Thoughts-on-performance.md (5395B)
- ---
- date: 2020-02-21
- title: Thoughts on performance & optimization
- layout: post
- tags: [performance]
- ---
- The idea that programmers ought to or ought not to be called "software
- engineers" is a contentious one. How you approach optimization and performance
- is one metric which can definitely push my evaluation of a developer towards the
- engineering side. Unfortunately, I think that a huge number of software
- developers today, even senior ones, are approaching this problem poorly.
- Centrally, I believe that you cannot effectively optimize a system which you do
- not understand. Say, for example, that you're searching for a member of a
- linked list, which is an O(n) operation. You know this can be improved by
- switching from a linked list to a sorted array and using a binary search. So,
- you spend a few hours refactoring, commit the implementation, and... the
- application is no faster. What you failed to consider is that the lists are
- populated from data received over the network, whose latency and bandwidth
- constraints make the process much slower than any difference made by the kind of
- list you're using. If you're not optimizing your bottleneck, then you're
- wasting your time.
- This example seems fairly obvious, and I'm sure you, our esteemed reader, would
- not have made this mistake. In practice, however, the situation is usually more
- subtle. Thinking about your code really hard, making assumptions, and then
- acting on them is not the most effective way to make performance improvements.
- Instead, we apply the scientific method: we think really hard, *form a
- hypothesis*, make predictions, test them, and then apply our conclusions.
- To implement this process, we need to describe our performance in factual terms.
- All software requires a certain amount of resources — CPU time, RAM, disk
- space, network utilization, and so on. These can also be described over time,
- and evolve as the program takes on different kinds of work. For example, we
- could model our program's memory use as bytes allocated over time, and perhaps
- we can correlate this with different stages of work — "when the program
- starts task C, the rate of memory allocation increases by 5MiB per second". We
- identify bottlenecks — "this program's primary bottleneck is disk I/O".
- When we hit performance problems, then we know that we need to upgrade to SSDs,
- or predict what reads will be needed later and prep them in advance, cache data
- in RAM, etc.
- Good optimizations are based on factual evidence that the program is not
- operating within its constraints in certain respects, then improving on those
- particular problems. You should always conduct this analysis before trying to
- solve your problems. I generally recommend conducting this analysis in advance,
- so that you can predict performance issues before they occur, and plan for them
- accordingly. For example, if you know that your disk utilization grows by 2 GiB
- per day, and you're on a 500 GiB hard drive, you've got about 8 months to plan
- your next upgrade, and you shouldn't be surprised by an ENOSPC when the time
- comes.
- For CPU bound tasks, this is also where a general understanding of the
- performance characteristics of various data structures and algorithms is useful.

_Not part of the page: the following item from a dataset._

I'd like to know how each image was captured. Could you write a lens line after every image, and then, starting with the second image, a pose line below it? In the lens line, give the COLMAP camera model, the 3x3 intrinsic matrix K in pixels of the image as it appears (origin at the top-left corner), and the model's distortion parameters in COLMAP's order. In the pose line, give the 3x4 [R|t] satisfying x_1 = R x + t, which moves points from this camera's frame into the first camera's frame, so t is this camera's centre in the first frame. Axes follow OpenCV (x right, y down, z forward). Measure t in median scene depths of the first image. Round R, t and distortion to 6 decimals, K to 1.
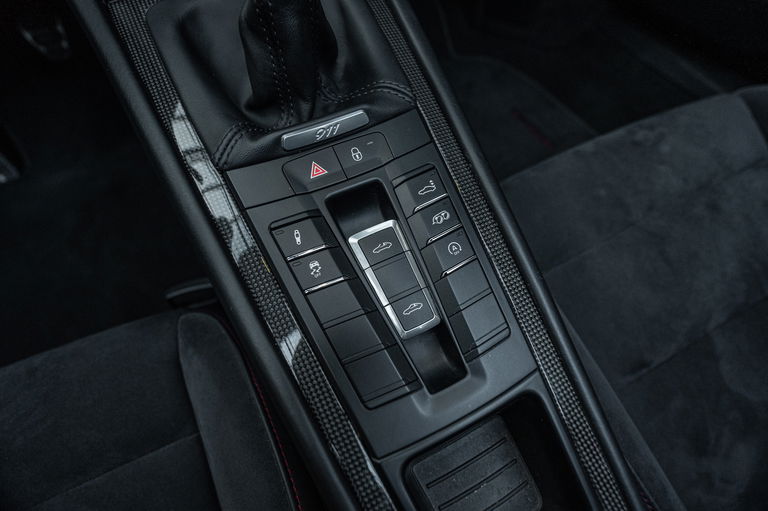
lens RADIAL K [[349.0, 0, 385.3], [0, 349.0, 259.0], [0, 0, 1]] dist [0.000923, 0.000995]
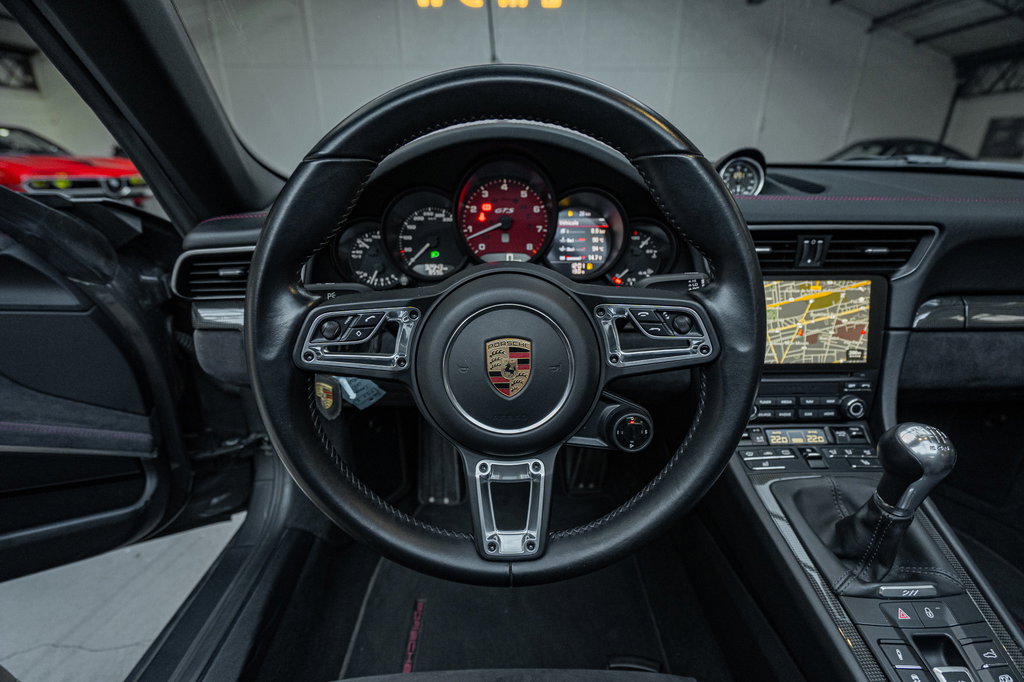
lens RADIAL K [[503.8, 0, 518.1], [0, 503.8, 377.5], [0, 0, 1]] dist [-0.002771, 0.002980]
pose [[0.906022, 0.180521, -0.382801, -0.551286], [-0.370256, 0.776226, -0.510278, 0.363475], [0.205025, 0.604057, 0.770117, -0.888974]]
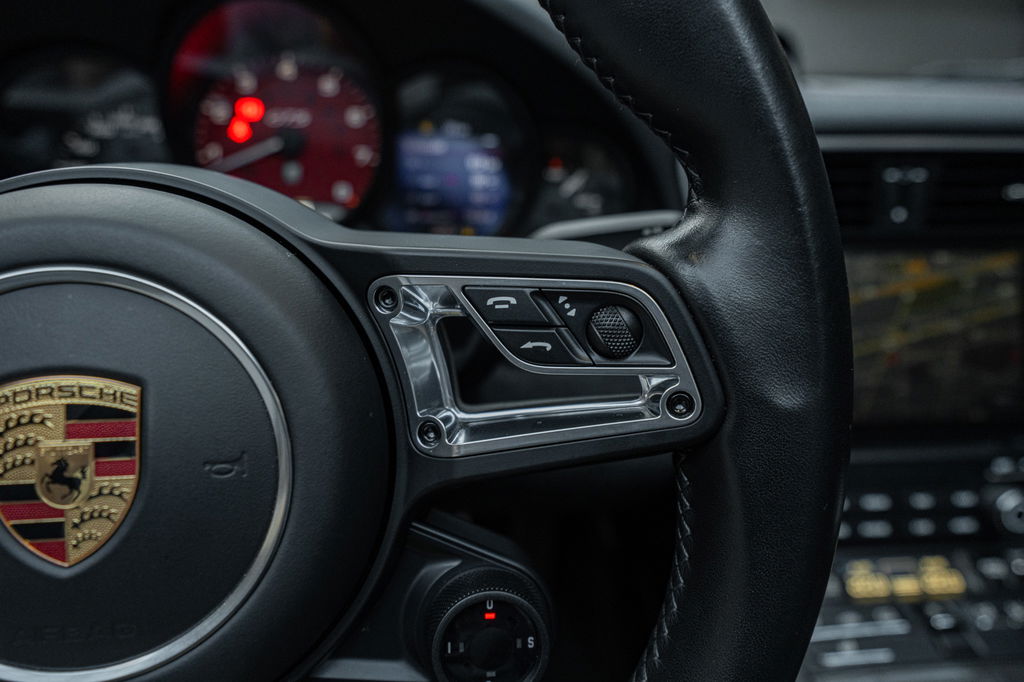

- When you know you're working on something which *will become* the application's
- bottleneck, you would be wise to consider algorithms which can be implemented
- efficiently. However, it's equally important to re-prioritize performance when
- you're not working on your bottlenecks, and instead consider factors like
- simplicity and conciseness more seriously.
- Much of this will probably seem obvious to many readers. Even so, I think the
- general wisdom described here is institutional, so it's worth writing down. I
- also want to call out some specific behaviors that I see in software today which
- I think don't take this well enough into account.
- I opened by stating that I believe that you cannot effectively optimize a system
- which you do not understand. There are two groups of people I want to speak to
- with this in mind: library authors (especially the standard library), and
- application programmers. There are some feelings among library authors that
- libraries should be fairly opaque, and present high-level abstractions over
- their particular choices of algorithms, data structures, and so on. I think this
- represents a fundamental lack of trust with the programmer downstream. Rather
- than write idiot-proof abstractions, I think it's better to trust the downstream
- programmer, explain to them how your system works, and equip them with the tools
- to audit their own applications. After all: your library is only a small
- component of *their* system, not yours — and you cannot optimize a system
- you don't understand.
- And to the application programmer, I urge you to meet your dependencies in the
- middle. Your entire system is your responsibility, including your dependencies.
- When the bottleneck lies in someone else's code, you should be prepared to dig
- into their code, patch it, and send a fix upstream, or to restructure your code
- to route the bottleneck out. Strive to understand how your dependencies, up to
- and including the stdlib, compiler, runtime, kernel, and so on, will perform in
- your scenario. And again to the standard library programmer: help them out by
- making your abstractions thin, and your implementations simple and debuggable.